Siempre que atravieso este recinto cuando la noche se aproxima y comienza a

influir en la imaginación con su alto silencio y sus alucinaciones extrañas, voy

pisando quedo y poco a poco las sendas abiertas entre los zarzales y las yerbas

parásitas, como temeroso de que al ruido de mis pasos despierte en sus fosas y

levante la cabeza alguno de los monjes que duermen allí el sueño de la eternidad. Por

último, entro en el claustro; donde ya reina una oscuridad profunda: la llama del

fósforo que enciendo para atravesarlo vacila agitada por el aire, y los círculos de luz

que despide luchan trabajosamente con las tinieblas. Sin embargo, a su incierto

resplandor, pueden distinguirse las largas series de ojivas, festoneadas de hojas de

trébol, por entre las que asoman, con una mueca muda y horrible, esas mil fantásticas

y caprichosas creaciones de la imaginación que el arte misterioso de la Edad Media

dejó grabadas en el granito de sus basílicas: aquí un endriago que se retuerce por una

columna y saca su deforme cabeza por entre la hojarasca del capitel; allí un ángel que

lucha con un demonio y entre los dos soportan la recaída de un arco que se apunta al

muro; más lejos, y sombreadas por el batiente oscuro del lucillo que las contiene, las

urnas de piedra donde bien con la mano en el montante o revestidas de la cogulla, se

ven las estatuas de los guerreros y abades más ilustres que han patrocinado este

monasterio o lo han enriquecido con sus dones.

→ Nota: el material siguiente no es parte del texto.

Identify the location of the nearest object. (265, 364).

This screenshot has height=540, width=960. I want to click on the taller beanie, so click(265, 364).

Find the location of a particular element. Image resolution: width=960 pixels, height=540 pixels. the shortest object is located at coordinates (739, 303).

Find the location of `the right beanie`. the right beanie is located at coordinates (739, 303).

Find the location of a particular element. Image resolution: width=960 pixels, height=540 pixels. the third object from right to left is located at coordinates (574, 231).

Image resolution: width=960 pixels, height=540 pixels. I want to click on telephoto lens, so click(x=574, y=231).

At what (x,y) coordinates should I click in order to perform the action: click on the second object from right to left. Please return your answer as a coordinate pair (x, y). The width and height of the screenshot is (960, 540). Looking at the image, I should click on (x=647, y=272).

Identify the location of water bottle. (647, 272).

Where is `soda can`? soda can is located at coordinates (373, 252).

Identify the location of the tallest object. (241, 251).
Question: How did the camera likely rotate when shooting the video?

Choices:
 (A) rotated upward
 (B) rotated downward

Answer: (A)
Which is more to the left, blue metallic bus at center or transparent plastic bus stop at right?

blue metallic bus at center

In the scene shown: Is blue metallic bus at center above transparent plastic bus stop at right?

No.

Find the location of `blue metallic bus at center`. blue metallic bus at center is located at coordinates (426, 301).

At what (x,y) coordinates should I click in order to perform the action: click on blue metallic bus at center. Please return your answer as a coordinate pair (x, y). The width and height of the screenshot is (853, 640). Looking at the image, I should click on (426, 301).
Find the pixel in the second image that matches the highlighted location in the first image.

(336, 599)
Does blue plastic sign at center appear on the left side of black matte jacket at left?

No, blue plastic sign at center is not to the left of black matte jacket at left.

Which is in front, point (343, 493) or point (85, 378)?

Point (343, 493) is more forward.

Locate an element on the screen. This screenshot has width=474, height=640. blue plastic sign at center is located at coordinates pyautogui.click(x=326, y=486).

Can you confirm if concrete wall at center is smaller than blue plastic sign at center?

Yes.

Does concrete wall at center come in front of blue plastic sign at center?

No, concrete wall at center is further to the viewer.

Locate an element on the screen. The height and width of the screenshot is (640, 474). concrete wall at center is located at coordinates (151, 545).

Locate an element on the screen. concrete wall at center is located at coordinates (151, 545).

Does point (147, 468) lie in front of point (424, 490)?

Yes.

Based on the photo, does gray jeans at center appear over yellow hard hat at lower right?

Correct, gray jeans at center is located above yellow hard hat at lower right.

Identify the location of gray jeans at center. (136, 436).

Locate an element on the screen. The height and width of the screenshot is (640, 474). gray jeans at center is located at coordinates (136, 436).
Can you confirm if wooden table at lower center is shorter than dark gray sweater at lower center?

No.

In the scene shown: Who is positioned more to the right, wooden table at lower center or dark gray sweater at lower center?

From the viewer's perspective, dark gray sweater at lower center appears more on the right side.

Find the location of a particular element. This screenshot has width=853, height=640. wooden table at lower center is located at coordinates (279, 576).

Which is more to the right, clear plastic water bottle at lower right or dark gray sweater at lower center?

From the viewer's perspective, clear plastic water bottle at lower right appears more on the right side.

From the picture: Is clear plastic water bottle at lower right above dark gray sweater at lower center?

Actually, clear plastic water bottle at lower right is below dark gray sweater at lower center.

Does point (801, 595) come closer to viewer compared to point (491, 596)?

Los diferentes y extraordinarios objetos que unos tras otros van hiriendo la

imaginación, la impresionan de una manera tan particular, que cuando, después de

haber discurrido por aquellos patios sombríos, aquellas alamedas misteriosas y

aquellos claustros imponentes penetro al fin en mi celda y desdoblo otra vez El

Contemporáneo para proseguir su lectura, paréceme que está escrito en un idioma que

no entiendo. Bailes, modas, el estreno de una comedía, un libro nuevo, un cantante

extraordinario, una comida en la embajada de Rusia, la compañía de Price, la muerte

de un personaje, los clownes, los banquetes políticos, la música, todo revuelto: una

obra de caridad con un crimen, un suicidio con una boda, un entierro con una función

de toros extraordinaria.

A esta distancia y en este lugar me parece mentira que existe aún ese mundo que

yo conocía, el mundo del Congreso y las redacciones, del casino y de los teatros, del

Suizo y de la Fuente Castellana, y que existe tal como yo le dejé, rabiando y

divirtiéndose, hoy en una broma, mañana en un funeral, todos deprisa, todos

cosechando esperanzas y decepciones, todos corriendo detrás de una cosa que no

alcanzan nunca, hasta que corriendo den en uno de esos lazos silenciosos que nos va

tendiendo la muerte, y desaparezcan como por escotillón con una gacetilla por

epitafio.

Cuando me asaltan estas ideas, en vano hago esfuerzos por templarme como

ustedes y entrar a compás de la danza. No oigo la música que lleva a todos envueltos

como en un torbellino; no veo en esa agitación continua, en ese ir y venir, más que lo

que ve el que mira un baile desde lejos; una pantomima muda e inexplicable, grotesca

unas veces, terrible otras. Ustedes, sin embargo, quieren que escriba alguna cosa, que

lleve mi parte en la sinfonía general, aun a riesgo de salir desafinado. Sea, y sirva esto

de introducción y preludio: quiere decir que si alguno de mis lectores ha sentido otra

vez algo de lo que yo siento ahora, mis palabras le llevarán el recuerdo de más

tranquilos días, como el perfume de un paraíso distante; y los que no, tendrán en

cuenta mi especial posición para tolerar que de cuando en cuando rompa con una nota

desacorde la armonía de un periódico político.